* Description of the task:
Reproduce the lines below word for word, leaving out the pictures.

Dataset entries:
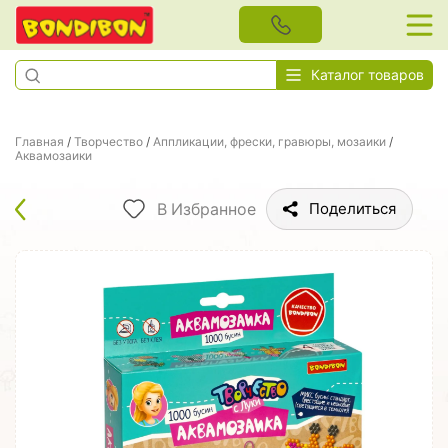
Каталог товаров
Главная
/
Творчество
/
Аппликации, фрески, гравюры, мозаики
/
Аквамозаики
В Избранное
Поделиться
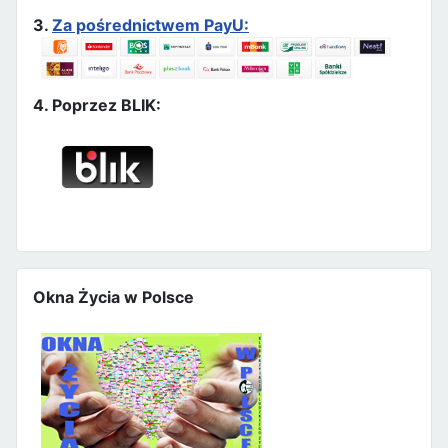
3.
Za pośrednictwem PayU:
4. Poprzez BLIK:
Okna Życia w Polsce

* Solved exercise:
Каталог товаров
Главная
/
Творчество
/
Аппликации, фрески, гравюры, мозаики
/
Аквамозаики
В Избранное
Поделиться
3.
Za pośrednictwem PayU:
4. Poprzez BLIK:
Okna Życia w Polsce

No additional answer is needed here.